SOURCE MATERIAL
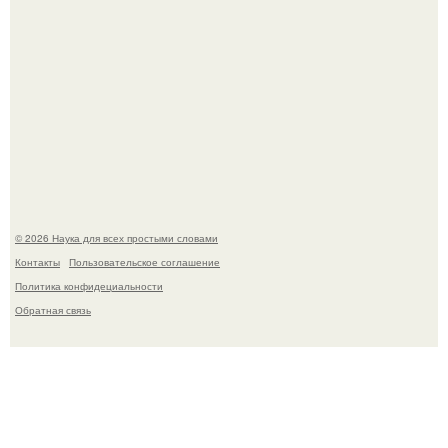
Вихревые микро - ГЭС на реке с малым перепадом
высоты: вода закручивается в бетонной камере и
вращает вертикальную турбину.
© 2026 Наука для всех простыми словами
Контакты
Пользовательское соглашение
Политика конфидециальности
Обратная связь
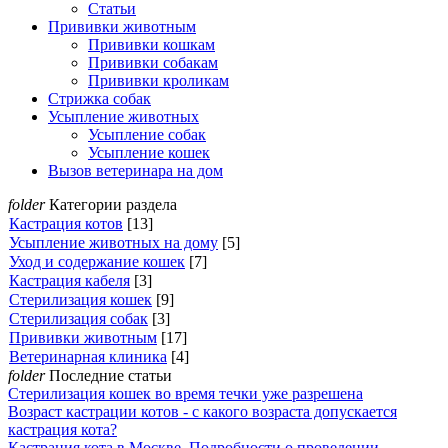
Статьи
Прививки животным
Прививки кошкам
Прививки собакам
Прививки кроликам
Стрижка собак
Усыпление животных
Усыпление собак
Усыпление кошек
Вызов ветеринара на дом
folder
Категории раздела
Кастрация котов
[13]
Усыпление животных на дому
[5]
Уход и содержание кошек
[7]
Кастрация кабеля
[3]
Стерилизация кошек
[9]
Стерилизация собак
[3]
Прививки животным
[17]
Ветеринарная клиника
[4]
folder
Последние статьи
Стерилизация кошек во время течки уже разрешена
Возраст кастрации котов - с какого возраста допускается
кастрация кота?
Кастрация кота в Москве. Подробности о проведении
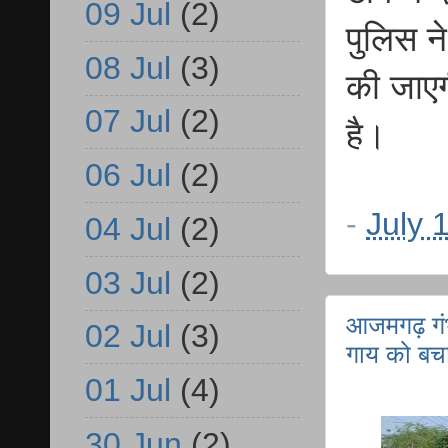
09 Jul
(2)
पुलिस ने
08 Jul
(3)
की जाए
07 Jul
(2)
है।
06 Jul
(2)
-
July 
04 Jul
(2)
03 Jul
(2)
आजमगढ़ गंभ
02 Jul
(3)
गाय को बचान
01 Jul
(4)
30 Jun
(2)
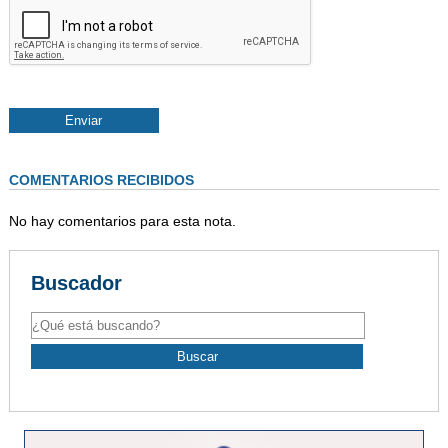
COMENTARIOS RECIBIDOS
No hay comentarios para esta nota.
Buscador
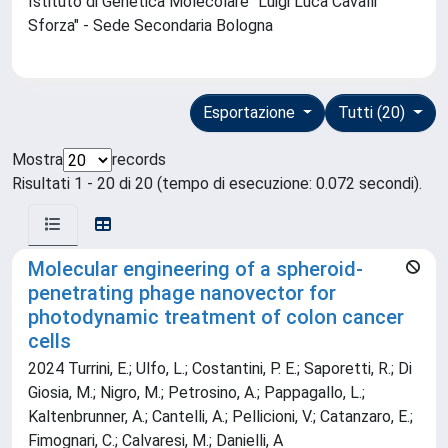
Istituto di Genetica Molecolare "Luigi Luca Cavalli
Sforza" - Sede Secondaria Bologna
Esportazione
Tutti (20)
Mostra
records
Risultati 1 - 20 di 20 (tempo di esecuzione: 0.072 secondi).
Molecular engineering of a spheroid-
penetrating phage nanovector for
photodynamic treatment of colon cancer
cells
2024 Turrini, E.; Ulfo, L.; Costantini, P. E.; Saporetti, R.; Di
Giosia, M.; Nigro, M.; Petrosino, A.; Pappagallo, L.;
Kaltenbrunner, A.; Cantelli, A.; Pellicioni, V.; Catanzaro, E.;
Fimognari, C.; Calvaresi, M.; Danielli, A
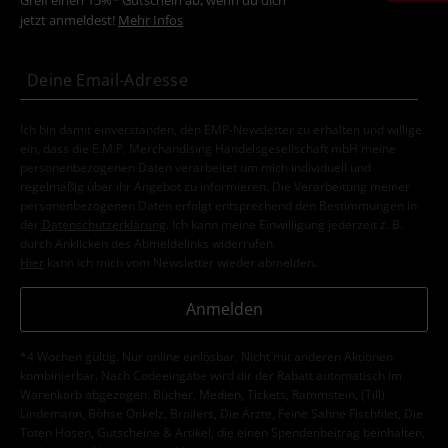
Greif einen 15%* Gutschein ab, wenn du dich
jetzt anmeldest!
Mehr Infos
Ich bin damit einverstanden, den EMP-Newsletter zu erhalten und willige
ein, dass die E.M.P. Merchandising Handelsgesellschaft mbH meine
personenbezogenen Daten verarbeitet um mich individuell und
regelmäßig über ihr Angebot zu informieren. Die Verarbeitung meiner
personenbezogenen Daten erfolgt entsprechend den Bestimmungen in
der
Datenschutzerklärung
. Ich kann meine Einwilligung jederzeit z. B.
durch Anklicken des Abmeldelinks widerrufen.
Hier
kann ich mich vom Newsletter wieder abmelden.
Anmelden
*4 Wochen gültig. Nur online einlösbar. Nicht mit anderen Aktionen
kombinierbar. Nach Codeeingabe wird dir der Rabatt automatisch im
Warenkorb abgezogen. Bücher, Medien, Tickets, Rammstein, (Till)
Lindemann, Böhse Onkelz, Broilers, Die Ärzte, Feine Sahne Fischfilet, Die
Toten Hosen, Gutscheine & Artikel, die einen Spendenbeitrag beinhalten,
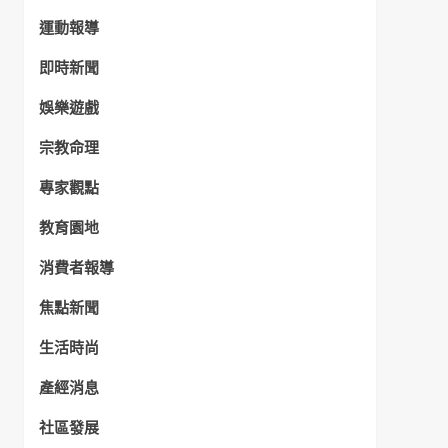
運動報導
即時新聞
娛樂遊戲
宗教命理
專家觀點
教育園地
消費者報導
焦點新聞
生活時尚
產經消息
社區發展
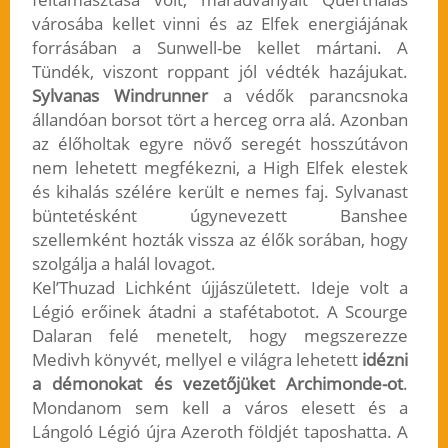
városába kellet vinni és az Elfek energiájának
forrásában a Sunwell-be kellet mártani. A
Tündék, viszont roppant jól védték hazájukat.
Sylvanas Windrunner
a védők parancsnoka
állandóan borsot tört a herceg orra alá. Azonban
az élőholtak egyre növő seregét hosszútávon
nem lehetett megfékezni, a High Elfek elestek
és kihalás szélére került e nemes faj. Sylvanast
büntetésként úgynevezett Banshee
szellemként hozták vissza az élők sorában, hogy
szolgálja a halál lovagot.
Kel’Thuzad Lichként újjászületett. Ideje volt a
Légió erőinek átadni a stafétabotot. A Scourge
Dalaran felé menetelt, hogy megszerezze
Medivh könyvét, mellyel e világra lehetett
idézni
a démonokat és vezetőjüket Archimonde-ot
.
Mondanom sem kell a város elesett és a
Lángoló Légió újra Azeroth földjét taposhatta. A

GOAL OF THE EXERCISE
Can you reproduce, word for word, the rows starting at the very beginning and ending at the row that contains "Обратная связь", both ends included, with the pictures left out?

SOLVED EXERCISE
Вихревые микро - ГЭС на реке с малым перепадом
высоты: вода закручивается в бетонной камере и
вращает вертикальную турбину.
© 2026 Наука для всех простыми словами
Контакты
Пользовательское соглашение
Политика конфидециальности
Обратная связь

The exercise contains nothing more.